Pollock IN MUSTARD SAUCE
Ingredients for 4 servings:
- 4 pollock fillets (200 grams each),
- 500 ml of vegetable broth,
- 1 bay leaf,
- a small bunch of parsley,
- 6-10 white peppercorns,
- sea salt.
For the sauce:
- 4 tbsp. tablespoons of olive oil,
- 3 tbsp. spoons of flour with bran,
- 1-2 tbsp. spoons of any mustard (according to your taste),
- 1 tbsp. of lemon juice, sea salt, freshly ground white pepper.
Place the fish in a wide saucepan with a few sprigs of parsley under each fillet. Pour in cold vegetable broth, add bay leaf, peppercorns. Bring to a boil over low heat and cook for 5 minutes. Remove from heat, cover, and let stand for another 5 minutes.
Carefully so that the fish does not fall apart, drain the broth and strain into a clean saucepan. Put on medium heat and evaporate a little – you will need about 400 ml. Keep fish warm.

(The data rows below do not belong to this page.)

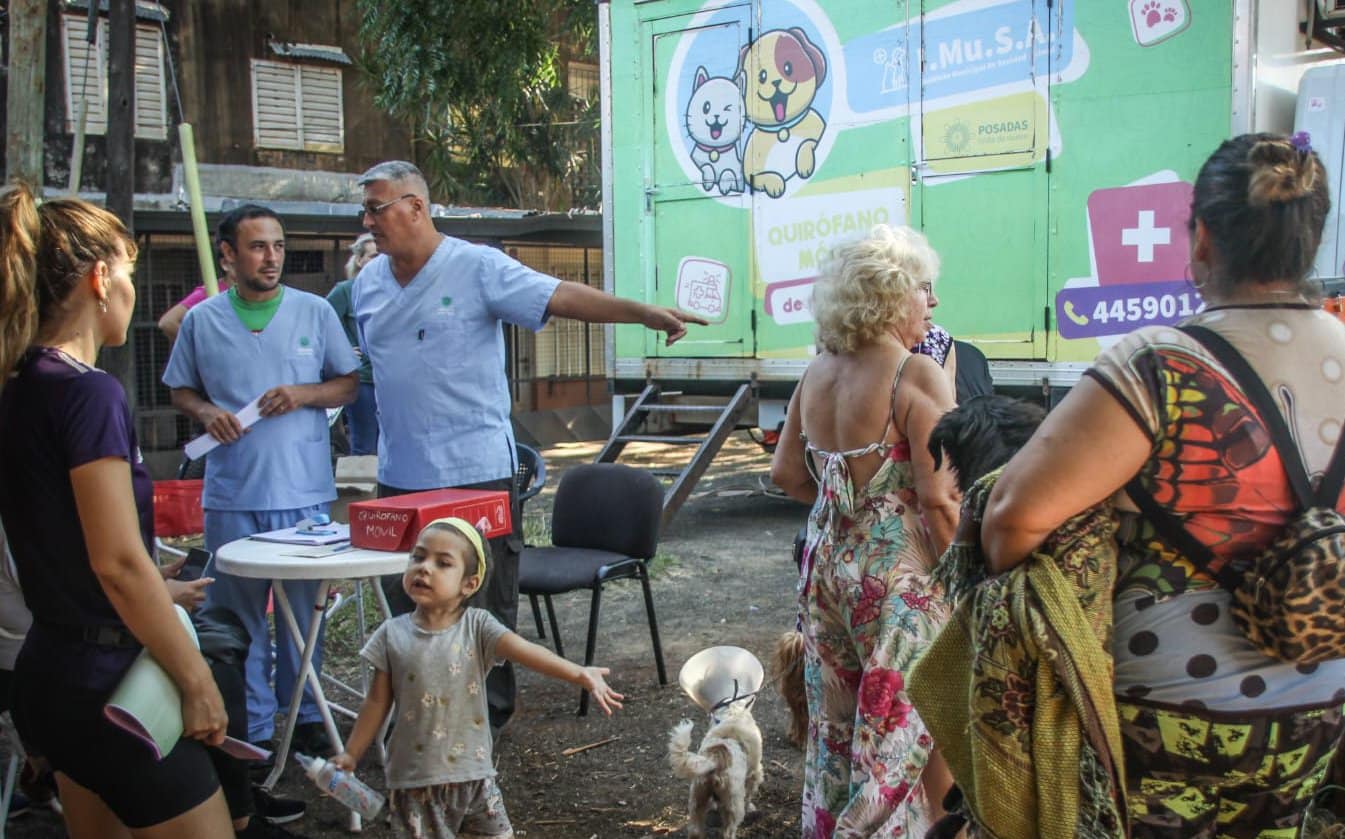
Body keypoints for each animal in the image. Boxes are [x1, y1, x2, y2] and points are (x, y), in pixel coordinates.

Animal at [667, 704, 763, 833]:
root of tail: (715, 758)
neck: (733, 716)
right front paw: (751, 808)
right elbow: (749, 796)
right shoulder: (754, 774)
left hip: (697, 801)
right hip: (733, 807)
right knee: (728, 831)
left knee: (694, 830)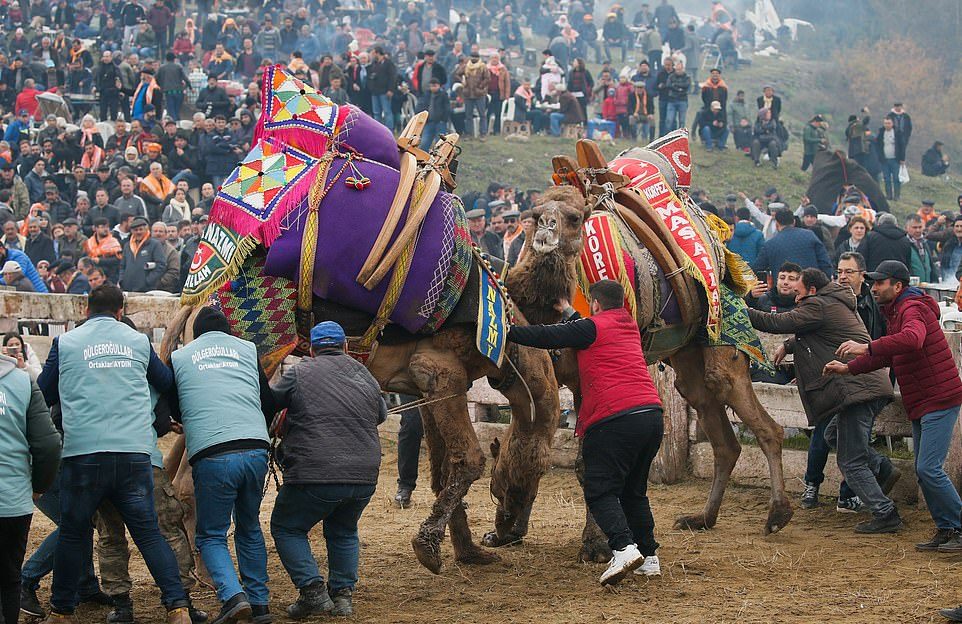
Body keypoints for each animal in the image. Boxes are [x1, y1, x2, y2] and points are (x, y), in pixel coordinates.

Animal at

For the sauce, heat the oil in a skillet and stir in the flour. Fry, occasionally stirring, for 3 minutes. Then, stirring constantly, pour in the broth. While stirring, bring the sauce to a boil. Cook until thick, about 5 minutes. Add mustard, lemon juice, salt, pepper, and stir. Divide the fish into prepared plates and pour over the sauce.
How to choose pollock?
Give preference to dry-frozen pollock fillets or pollock briquettes. When defrosting, the process of which should take place at a minimum above-zero temperature (preferably in the refrigerator for several hours), at the end, you will have a minimum of water, and fish meat will retain its structure and maximum of its nutritious properties.